Stored data →
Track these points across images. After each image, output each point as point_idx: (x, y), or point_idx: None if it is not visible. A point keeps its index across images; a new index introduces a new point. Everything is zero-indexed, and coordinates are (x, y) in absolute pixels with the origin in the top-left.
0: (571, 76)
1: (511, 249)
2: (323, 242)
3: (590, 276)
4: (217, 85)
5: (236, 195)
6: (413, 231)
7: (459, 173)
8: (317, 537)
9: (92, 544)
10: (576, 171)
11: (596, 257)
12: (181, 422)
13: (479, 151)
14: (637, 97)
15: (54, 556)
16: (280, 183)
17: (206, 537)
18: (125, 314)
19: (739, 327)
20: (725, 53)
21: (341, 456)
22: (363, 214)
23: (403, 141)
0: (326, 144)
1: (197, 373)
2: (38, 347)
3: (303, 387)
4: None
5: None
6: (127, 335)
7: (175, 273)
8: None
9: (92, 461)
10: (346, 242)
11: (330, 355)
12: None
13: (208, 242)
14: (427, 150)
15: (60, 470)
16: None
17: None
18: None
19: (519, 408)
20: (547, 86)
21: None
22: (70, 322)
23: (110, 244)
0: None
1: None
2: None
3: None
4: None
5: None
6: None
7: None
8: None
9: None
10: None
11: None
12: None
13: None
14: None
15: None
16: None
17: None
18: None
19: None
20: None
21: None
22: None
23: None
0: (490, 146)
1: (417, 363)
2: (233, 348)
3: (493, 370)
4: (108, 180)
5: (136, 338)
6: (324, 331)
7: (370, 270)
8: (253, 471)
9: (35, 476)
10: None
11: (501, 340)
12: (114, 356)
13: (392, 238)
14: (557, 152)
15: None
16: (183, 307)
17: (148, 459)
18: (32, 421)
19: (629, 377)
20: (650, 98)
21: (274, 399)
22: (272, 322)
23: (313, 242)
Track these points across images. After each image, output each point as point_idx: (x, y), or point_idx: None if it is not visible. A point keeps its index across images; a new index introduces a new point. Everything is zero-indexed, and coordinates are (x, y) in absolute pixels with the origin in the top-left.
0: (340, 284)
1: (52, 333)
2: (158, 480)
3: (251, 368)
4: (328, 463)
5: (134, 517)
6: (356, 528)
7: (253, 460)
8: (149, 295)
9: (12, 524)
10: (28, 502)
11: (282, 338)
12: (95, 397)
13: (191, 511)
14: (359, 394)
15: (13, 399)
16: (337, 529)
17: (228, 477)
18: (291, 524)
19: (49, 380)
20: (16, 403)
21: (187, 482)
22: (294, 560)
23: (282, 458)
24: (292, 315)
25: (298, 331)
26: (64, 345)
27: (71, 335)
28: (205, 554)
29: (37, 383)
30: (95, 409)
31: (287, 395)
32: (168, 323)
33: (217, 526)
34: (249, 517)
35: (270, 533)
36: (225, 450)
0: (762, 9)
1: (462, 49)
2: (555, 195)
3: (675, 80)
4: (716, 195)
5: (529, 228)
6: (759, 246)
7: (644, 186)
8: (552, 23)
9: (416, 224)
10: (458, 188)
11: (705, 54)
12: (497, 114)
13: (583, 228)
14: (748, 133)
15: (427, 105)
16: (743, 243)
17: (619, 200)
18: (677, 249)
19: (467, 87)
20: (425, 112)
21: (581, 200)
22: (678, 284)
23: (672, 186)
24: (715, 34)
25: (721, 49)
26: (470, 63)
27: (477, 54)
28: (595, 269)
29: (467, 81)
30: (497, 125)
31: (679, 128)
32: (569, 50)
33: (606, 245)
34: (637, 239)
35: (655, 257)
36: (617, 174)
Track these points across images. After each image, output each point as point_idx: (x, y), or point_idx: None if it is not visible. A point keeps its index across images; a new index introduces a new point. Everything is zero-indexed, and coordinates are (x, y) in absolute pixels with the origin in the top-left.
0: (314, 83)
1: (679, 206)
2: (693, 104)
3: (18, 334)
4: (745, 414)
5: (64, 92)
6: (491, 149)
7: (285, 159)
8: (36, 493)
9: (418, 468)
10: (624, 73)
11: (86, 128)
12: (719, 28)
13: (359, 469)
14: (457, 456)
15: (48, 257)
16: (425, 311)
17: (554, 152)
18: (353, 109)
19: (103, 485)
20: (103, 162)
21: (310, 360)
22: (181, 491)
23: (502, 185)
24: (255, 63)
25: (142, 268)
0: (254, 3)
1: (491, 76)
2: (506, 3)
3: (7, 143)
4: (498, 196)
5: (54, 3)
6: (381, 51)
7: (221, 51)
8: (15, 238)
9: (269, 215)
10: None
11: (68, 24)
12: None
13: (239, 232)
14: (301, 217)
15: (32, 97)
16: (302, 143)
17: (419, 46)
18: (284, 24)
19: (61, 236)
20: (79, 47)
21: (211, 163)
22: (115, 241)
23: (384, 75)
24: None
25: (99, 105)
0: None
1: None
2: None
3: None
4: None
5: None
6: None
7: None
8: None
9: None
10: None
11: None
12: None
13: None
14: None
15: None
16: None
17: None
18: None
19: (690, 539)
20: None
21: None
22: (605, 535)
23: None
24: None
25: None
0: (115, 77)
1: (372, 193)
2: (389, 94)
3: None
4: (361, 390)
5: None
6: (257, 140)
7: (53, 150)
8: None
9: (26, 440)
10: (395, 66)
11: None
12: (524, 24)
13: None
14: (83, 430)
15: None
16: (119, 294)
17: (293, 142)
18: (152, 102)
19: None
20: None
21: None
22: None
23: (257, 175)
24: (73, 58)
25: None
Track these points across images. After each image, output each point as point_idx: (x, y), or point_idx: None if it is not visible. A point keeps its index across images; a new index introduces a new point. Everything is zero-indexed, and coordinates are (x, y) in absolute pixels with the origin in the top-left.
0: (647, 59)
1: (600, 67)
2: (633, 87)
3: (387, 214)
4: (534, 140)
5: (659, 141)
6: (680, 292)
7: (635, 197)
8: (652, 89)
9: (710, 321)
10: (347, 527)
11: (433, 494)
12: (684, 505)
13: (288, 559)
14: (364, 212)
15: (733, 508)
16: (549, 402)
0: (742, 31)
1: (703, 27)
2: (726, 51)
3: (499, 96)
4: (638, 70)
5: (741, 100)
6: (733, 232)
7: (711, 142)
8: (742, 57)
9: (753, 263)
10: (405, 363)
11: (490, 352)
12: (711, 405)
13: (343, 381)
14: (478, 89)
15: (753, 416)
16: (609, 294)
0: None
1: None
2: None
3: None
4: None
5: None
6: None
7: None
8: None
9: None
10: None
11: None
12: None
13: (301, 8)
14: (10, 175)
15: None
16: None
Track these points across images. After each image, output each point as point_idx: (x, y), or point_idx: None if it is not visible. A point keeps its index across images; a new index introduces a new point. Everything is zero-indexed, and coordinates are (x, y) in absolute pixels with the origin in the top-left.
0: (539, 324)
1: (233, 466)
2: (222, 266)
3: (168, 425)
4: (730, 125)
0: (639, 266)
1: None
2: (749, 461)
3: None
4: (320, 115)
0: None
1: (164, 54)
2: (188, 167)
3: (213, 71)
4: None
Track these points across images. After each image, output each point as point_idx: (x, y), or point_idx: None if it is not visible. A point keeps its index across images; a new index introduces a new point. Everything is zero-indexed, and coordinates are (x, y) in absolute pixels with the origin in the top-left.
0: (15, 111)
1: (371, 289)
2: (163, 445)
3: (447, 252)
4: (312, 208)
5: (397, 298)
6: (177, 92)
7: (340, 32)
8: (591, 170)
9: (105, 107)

DIRECTIONS → Please convert the listing, starting at its first line and ending at the line containing "23: (313, 242)", into a Markdown table with columns Row and Line, numbering each line and leaving out blank lines.

WRITTEN SOLUTION →
| Row | Line |
|---|---|
| 1 | Track these points across images. After each image, output each point as point_idx: (x, y), or point_idx: None if it is not visible. A point keeps its index across images; a new index introduces a new point. Everything is zero-indexed, and coordinates are (x, y) in absolute pixels with the origin in the top-left. |
| 2 | 0: (571, 76) |
| 3 | 1: (511, 249) |
| 4 | 2: (323, 242) |
| 5 | 3: (590, 276) |
| 6 | 4: (217, 85) |
| 7 | 5: (236, 195) |
| 8 | 6: (413, 231) |
| 9 | 7: (459, 173) |
| 10 | 8: (317, 537) |
| 11 | 9: (92, 544) |
| 12 | 10: (576, 171) |
| 13 | 11: (596, 257) |
| 14 | 12: (181, 422) |
| 15 | 13: (479, 151) |
| 16 | 14: (637, 97) |
| 17 | 15: (54, 556) |
| 18 | 16: (280, 183) |
| 19 | 17: (206, 537) |
| 20 | 18: (125, 314) |
| 21 | 19: (739, 327) |
| 22 | 20: (725, 53) |
| 23 | 21: (341, 456) |
| 24 | 22: (363, 214) |
| 25 | 23: (403, 141) |
| 26 | 0: (326, 144) |
| 27 | 1: (197, 373) |
| 28 | 2: (38, 347) |
| 29 | 3: (303, 387) |
| 30 | 4: None |
| 31 | 5: None |
| 32 | 6: (127, 335) |
| 33 | 7: (175, 273) |
| 34 | 8: None |
| 35 | 9: (92, 461) |
| 36 | 10: (346, 242) |
| 37 | 11: (330, 355) |
| 38 | 12: None |
| 39 | 13: (208, 242) |
| 40 | 14: (427, 150) |
| 41 | 15: (60, 470) |
| 42 | 16: None |
| 43 | 17: None |
| 44 | 18: None |
| 45 | 19: (519, 408) |
| 46 | 20: (547, 86) |
| 47 | 21: None |
| 48 | 22: (70, 322) |
| 49 | 23: (110, 244) |
| 50 | 0: None |
| 51 | 1: None |
| 52 | 2: None |
| 53 | 3: None |
| 54 | 4: None |
| 55 | 5: None |
| 56 | 6: None |
| 57 | 7: None |
| 58 | 8: None |
| 59 | 9: None |
| 60 | 10: None |
| 61 | 11: None |
| 62 | 12: None |
| 63 | 13: None |
| 64 | 14: None |
| 65 | 15: None |
| 66 | 16: None |
| 67 | 17: None |
| 68 | 18: None |
| 69 | 19: None |
| 70 | 20: None |
| 71 | 21: None |
| 72 | 22: None |
| 73 | 23: None |
| 74 | 0: (490, 146) |
| 75 | 1: (417, 363) |
| 76 | 2: (233, 348) |
| 77 | 3: (493, 370) |
| 78 | 4: (108, 180) |
| 79 | 5: (136, 338) |
| 80 | 6: (324, 331) |
| 81 | 7: (370, 270) |
| 82 | 8: (253, 471) |
| 83 | 9: (35, 476) |
| 84 | 10: None |
| 85 | 11: (501, 340) |
| 86 | 12: (114, 356) |
| 87 | 13: (392, 238) |
| 88 | 14: (557, 152) |
| 89 | 15: None |
| 90 | 16: (183, 307) |
| 91 | 17: (148, 459) |
| 92 | 18: (32, 421) |
| 93 | 19: (629, 377) |
| 94 | 20: (650, 98) |
| 95 | 21: (274, 399) |
| 96 | 22: (272, 322) |
| 97 | 23: (313, 242) |